■ **Excerpted passage**:

These are typical audio settings (e.g., 16 kHz sampling).

Usage: Simply #include "ambiq_nnsp_const.h" and use the constants directly.

2.5 `ambiq_nnsp_debug.h`

Purpose: Debugging macros that control levels of optimization and logging.

#define AMBIQ_NNSP_DEBUG 0
/*
 ARM_OPTIMIZED:
   0: no optimization
   1: fully optimization
   2: verify to optimization
   3: optimization on Helium (MVE for M55)
*/
#define ARM_OPTIMIZED 3
#define ARM_FFT 1
#define DEBUG_NNID 0

Usage:
- Edit AMBIQ_NNSP_DEBUG or ARM_OPTIMIZED if you want to toggle debug prints or use MVE optimization. Typically, you recompile after changing these macros.

2.6 `ambiq_stdint.h`

Contains redefinitions and macros for fixed-width integer constraints:

#define MAX_INT32_T ((int32_t)0x7fffffff)
#define MIN_INT32_T ((int32_t)0x80000000)
#define MAX_INT16_T ((int16_t)0x7fff)
#define MIN_INT16_T ((int16_t)0x8000)
#define ONE_N32_Q15 ((int32_t)32768)

Usage:
- For saturating arithmetic or easy reference to max/min.
- ONE_N32_Q15 is 1.0 in Q15.

2.7 `basic_mve.h`

Purpose: Contains Helium MVE-optimized vector operations (for ARM Cortex-M55).

■ **Record excerpts**:
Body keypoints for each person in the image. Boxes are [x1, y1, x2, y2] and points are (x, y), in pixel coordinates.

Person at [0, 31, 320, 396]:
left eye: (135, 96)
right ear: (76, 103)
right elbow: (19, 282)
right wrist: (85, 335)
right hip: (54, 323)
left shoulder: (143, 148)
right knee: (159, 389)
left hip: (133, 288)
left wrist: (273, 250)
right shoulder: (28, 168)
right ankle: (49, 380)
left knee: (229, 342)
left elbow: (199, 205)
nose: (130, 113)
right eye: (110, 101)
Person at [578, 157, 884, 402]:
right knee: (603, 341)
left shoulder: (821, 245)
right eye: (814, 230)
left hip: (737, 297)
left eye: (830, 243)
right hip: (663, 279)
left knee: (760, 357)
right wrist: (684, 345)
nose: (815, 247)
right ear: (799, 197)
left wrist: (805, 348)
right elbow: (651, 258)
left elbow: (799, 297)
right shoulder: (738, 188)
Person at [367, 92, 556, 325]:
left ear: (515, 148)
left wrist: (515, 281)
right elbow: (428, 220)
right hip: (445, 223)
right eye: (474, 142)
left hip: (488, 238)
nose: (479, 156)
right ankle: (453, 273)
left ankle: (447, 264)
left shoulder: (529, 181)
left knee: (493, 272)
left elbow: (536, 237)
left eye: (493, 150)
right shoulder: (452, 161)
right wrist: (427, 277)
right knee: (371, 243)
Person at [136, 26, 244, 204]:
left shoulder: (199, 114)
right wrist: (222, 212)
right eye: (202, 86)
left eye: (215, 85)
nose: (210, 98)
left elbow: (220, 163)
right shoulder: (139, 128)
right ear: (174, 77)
--
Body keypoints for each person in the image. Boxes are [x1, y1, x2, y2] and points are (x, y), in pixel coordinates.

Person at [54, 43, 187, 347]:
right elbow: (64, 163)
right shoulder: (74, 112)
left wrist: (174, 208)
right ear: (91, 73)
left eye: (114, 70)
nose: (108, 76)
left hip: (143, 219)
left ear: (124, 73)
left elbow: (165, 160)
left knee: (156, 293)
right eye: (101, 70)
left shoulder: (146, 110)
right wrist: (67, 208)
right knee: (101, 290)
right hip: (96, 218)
--
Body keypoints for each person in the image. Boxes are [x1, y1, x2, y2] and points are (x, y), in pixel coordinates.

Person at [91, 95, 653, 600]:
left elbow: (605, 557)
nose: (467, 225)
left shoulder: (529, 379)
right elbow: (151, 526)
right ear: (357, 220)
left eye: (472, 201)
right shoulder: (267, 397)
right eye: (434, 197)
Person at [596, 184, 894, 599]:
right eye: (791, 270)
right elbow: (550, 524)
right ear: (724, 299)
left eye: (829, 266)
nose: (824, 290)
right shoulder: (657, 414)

■ **Tasks for this exercise**:
- A) In the NNSP header documentation, reproduce the part that opens with the words containing "#define MIN_INT32_T ((int32_t)0x80000000)" and closes with "(for ARM Cortex-M55).".
- B) Do these statements agree with the NNSP header documentation? (i) ARM_OPTIMIZED is set to 3. (ii) An ARM_OPTIMIZED value of 1 means no optimization. (iii) basic_mve.h holds vector operations for the ARM Cortex-M55. Answer yes or no for each and quote the words that decide it.
- C) Write the next part of the NNSP header documentation, picking up after its last sentence.

■ **Outputs by task**:
- A)
#define MIN_INT32_T ((int32_t)0x80000000)
#define MAX_INT16_T ((int16_t)0x7fff)
#define MIN_INT16_T ((int16_t)0x8000)
#define ONE_N32_Q15 ((int32_t)32768)

Usage:
- For saturating arithmetic or easy reference to max/min.
- ONE_N32_Q15 is 1.0 in Q15.

2.7 `basic_mve.h`

Purpose: Contains Helium MVE-optimized vector operations (for ARM Cortex-M55).

- B)
(i) Yes: "#define ARM_OPTIMIZED 3"
(ii) No: "1: fully optimization"
(iii) Yes: "Contains Helium MVE-optimized vector operations (for ARM Cortex-M55)."

- C)
Functions:

void vec16_vec16_mul_32b(int32_t *y, int16_t *x1, int16_t *x2, int16_t len);
void move_data_16b(int16_t *src, int16_t *dst, int len);
void set_zero_32b(int32_t *dst, int len);
int64_t interproduct_32x16(int32_t *in32, int16_t *in16, int16_t len);

- vec16_vec16_mul_32b: Elementwise multiply two 16-bit vectors into a 32-bit result array.
- move_data_16b: Vector copy with MVE acceleration.
- set_zero_32b: Sets a 32-bit array to zero with MVE.
- interproduct_32x16: Dot product of a 32-bit vector with a 16-bit vector, returning 64-bit.

Usage Example:

#include "basic_mve.h"

int main(void){
    int16_t x1[8] = {1,2,3,4,5,6,7,8};
    int16_t x2[8] = {1,2,3,4,5,6,7,8};
    int32_t out[8];
    vec16_vec16_mul_32b(out, x1, x2, 8);
    // out[i] = x1[i]*x2[i]

    int64_t dot = interproduct_32x16(out, x1, 8);
    // ...
    return 0;
}

2.8 `complex.h`

Purpose: Supports 16/32-bit complex data types and basic operations.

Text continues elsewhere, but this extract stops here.